The JICA-DSP Local Program "Tour in Hiroshima, the Setting of the 49th G7 Summit" -Organized by JICA Chugoku (September 2023)


About the tour

On September 6, 2023, we conducted a tour in Hiroshima, which also hosted the 49th G7 summit. On this day, Hiroshima was blessed with cloudless blue skies, contrary to the weather forecast prediction a few days ago. The event marked our second tour in Japan for JICA participants from all over the country, the first having been held last year. The day began with long-term JICA participants and JDS students meeting at the Hiroshima Station. 21 of these students came from Hiroshima and 18 came from other parts of Japan. Overjoyed to meet each other again, many of the students embraced. Then, they boarded the coach full of vigor, to head to their first destination—the Hiroshima Peace Memorial Park.

Remembering the tragedy of war and the importance of peace

In the park, the students attended a guided tour of the park’s monuments. At the Cenotaph for the Victims of the Atomic Bomb, they learned that the cenotaph includes names of overseas students from Southeast Asia. Upon finding this out, some students from the Philippines (who were studying at the International University of Japan) nodded solemnly. When informed that this was the spot where G7 leaders had laid wreaths, students who had watched the wreath laying on television brimmed with excitement, exclaiming, “Yes! This was the spot.” Although some students at Hiroshima University had visited the park many times before, it was difficult to tell them apart, since they all listened to the guide intently.
After touring the park, the students visited the Hiroshima Peace Memorial Museum and attended a lecture about the construction of Hiroshima City. After listening to the lecture in silence, the students did not hold back from asking questions once it was over. They wanted to know, among other things, what the greatest challenge was in the reconstruction planning, how planners should engage with residents and solicit their opinions, and whether current radiation levels in Hiroshima are safe. The speaker addressed each question thoroughly, and the students appeared satisfied with the answers.

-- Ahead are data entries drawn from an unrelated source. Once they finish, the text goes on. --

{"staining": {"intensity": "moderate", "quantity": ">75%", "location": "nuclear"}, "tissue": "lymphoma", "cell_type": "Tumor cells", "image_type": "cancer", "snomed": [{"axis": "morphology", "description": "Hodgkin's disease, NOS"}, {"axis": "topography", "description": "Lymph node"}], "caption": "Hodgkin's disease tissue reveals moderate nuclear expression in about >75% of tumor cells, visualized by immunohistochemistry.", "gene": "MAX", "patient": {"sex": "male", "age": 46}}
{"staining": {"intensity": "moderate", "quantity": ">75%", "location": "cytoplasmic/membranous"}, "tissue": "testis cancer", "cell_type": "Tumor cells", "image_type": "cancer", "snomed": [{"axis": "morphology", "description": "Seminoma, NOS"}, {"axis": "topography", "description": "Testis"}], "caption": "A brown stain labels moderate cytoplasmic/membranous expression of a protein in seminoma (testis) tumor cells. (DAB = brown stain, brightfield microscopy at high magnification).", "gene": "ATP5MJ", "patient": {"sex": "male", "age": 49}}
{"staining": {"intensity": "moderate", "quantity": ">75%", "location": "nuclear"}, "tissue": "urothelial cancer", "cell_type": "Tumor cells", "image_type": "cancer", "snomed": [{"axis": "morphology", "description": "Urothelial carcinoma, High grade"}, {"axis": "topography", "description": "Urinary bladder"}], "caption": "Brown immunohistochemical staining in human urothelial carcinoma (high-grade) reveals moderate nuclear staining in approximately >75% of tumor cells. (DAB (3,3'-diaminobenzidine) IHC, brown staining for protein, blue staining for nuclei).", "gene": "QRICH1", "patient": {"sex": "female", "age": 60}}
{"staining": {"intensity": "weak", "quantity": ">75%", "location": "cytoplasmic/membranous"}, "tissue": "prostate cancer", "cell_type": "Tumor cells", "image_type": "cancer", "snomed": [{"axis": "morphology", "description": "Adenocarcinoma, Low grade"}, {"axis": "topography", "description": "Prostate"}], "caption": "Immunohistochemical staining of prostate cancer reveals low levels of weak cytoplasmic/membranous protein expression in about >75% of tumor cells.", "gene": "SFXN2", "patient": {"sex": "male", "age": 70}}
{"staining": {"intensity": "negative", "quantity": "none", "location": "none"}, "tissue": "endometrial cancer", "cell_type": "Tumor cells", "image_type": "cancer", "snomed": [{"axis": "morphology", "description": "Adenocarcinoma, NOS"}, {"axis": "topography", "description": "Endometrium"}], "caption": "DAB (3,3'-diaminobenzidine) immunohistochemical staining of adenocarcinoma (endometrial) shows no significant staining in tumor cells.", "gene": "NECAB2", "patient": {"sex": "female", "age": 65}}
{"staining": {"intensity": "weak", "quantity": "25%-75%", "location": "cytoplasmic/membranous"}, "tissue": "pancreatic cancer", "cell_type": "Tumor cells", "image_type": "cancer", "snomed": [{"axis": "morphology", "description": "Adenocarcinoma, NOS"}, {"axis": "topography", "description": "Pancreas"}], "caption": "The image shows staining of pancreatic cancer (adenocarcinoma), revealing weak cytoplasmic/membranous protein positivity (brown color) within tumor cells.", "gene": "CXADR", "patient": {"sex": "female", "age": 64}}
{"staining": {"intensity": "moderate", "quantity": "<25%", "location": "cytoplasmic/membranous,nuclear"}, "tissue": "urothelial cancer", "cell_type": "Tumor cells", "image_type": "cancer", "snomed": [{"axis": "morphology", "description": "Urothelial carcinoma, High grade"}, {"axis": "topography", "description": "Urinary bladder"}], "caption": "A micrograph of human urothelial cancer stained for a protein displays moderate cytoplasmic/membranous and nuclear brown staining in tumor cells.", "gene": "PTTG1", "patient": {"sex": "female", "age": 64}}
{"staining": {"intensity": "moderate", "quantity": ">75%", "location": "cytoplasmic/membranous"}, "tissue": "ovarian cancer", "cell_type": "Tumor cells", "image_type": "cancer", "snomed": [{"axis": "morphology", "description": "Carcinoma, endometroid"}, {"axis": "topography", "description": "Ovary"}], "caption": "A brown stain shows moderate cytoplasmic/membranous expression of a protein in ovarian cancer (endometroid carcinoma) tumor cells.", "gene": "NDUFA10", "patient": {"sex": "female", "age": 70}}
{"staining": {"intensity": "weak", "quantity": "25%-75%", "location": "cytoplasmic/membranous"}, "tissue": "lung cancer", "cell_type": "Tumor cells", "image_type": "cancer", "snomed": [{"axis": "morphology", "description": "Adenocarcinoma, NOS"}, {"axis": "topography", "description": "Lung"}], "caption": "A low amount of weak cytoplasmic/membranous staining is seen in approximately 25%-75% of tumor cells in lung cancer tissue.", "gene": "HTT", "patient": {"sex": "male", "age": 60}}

Attendees gather in front of the Hiroshima Peace Memorial (Genbaku Dome)


Houssein (from Djibouti, studying at the Kobe Institute of Computing) asks a question following the lecture

Enjoying cooking Hiroshima-style okonomiyaki

Next on the itinerary was a culinary experience. It was after 1 pm, and the guide announced that the group would now experience cooking some Hiroshima-style okonomiyaki. When asked whether they were hungry, the students answered with a resounding yes. After arriving at the cooking experience venue, the attendees learned about the history of the dish—how its origin was closely related to the history of food shortage in Hiroshima in the aftermath of Japan’s surrender and the post-war reconstruction efforts.
The students then donned hair nets and aprons, and the cooking experience started. The first step was to spread a thin, round layer of batter consisting of flour and water onto the hot plate. This task proved tricky. In one case after another, a hole would appear in the middle, or the texture would become too thick. However, one student accomplished the task with ease: Chyndyk from Kyrgyzstan, studying at Hiroshima University. Chyndyk’s dexterous skills drew gasps of admiration from the others. Some remarked that Chyndyk could open an okonomiyaki restaurant back in Kyrgyzstan, which Chyndyk seemed to take in good humor. Chyndyk also managed to pass the greatest hurdle—flipping the pancake over—with aplomb, ending up with the perfect okonomiyaki.
The topping sauce provided by Sunfoods, was vegan-friendly, and thus suitable for the students, most of whom were Muslim or vegetarian. On sampling their creations, the students exclaimed that they were delectable with a resounding “oishii desu!” With stomachs filled, the students continued on to their next destination, the Mazda Museum.


Students enjoying the okonomiyaki cooking experience

A succession of exciting encounters: The Mazda Museum

As soon as the attendees entered the Mazda Museum’s ground-floor exhibition area, they let out an amazed gasp. They had encountered a collection of sleek motorcars, and what’s more, they were allowed to click pictures and sit inside these vehicles. The students got engrossed in taking snaps in a variety of poses.
During the museum tour, the students learned about Mazda’s history and its initiatives. They also visited the car factory to observe the assembly of cars on the production line. Mazda’s tour guide provided detailed explanations but still received a flurry of questions from the students, several of whom were motor enthusiasts. The group was shown a special model that displayed a serial number that is allotted to only three thousand units. On seeing this, Rustamjon (from Tajikistan, studying at Hiroshima University) asked the guide whether the first unit had been bought by a Japanese buyer. The guide’s inability to answer that question drew amused laughter.


Khan (from Pakistan, studying at Hiroshima University) poses like a model

The day flew by, and it was now time to bid farewell to the students from outside the Hiroshima Prefecture. These students’ get-together could only have been possible because of the tour. One hopes that they will treasure not only what they learned and experienced on this day, but also the friendships they forged. Thanks to everyone for participating and making it a day to fondly remember.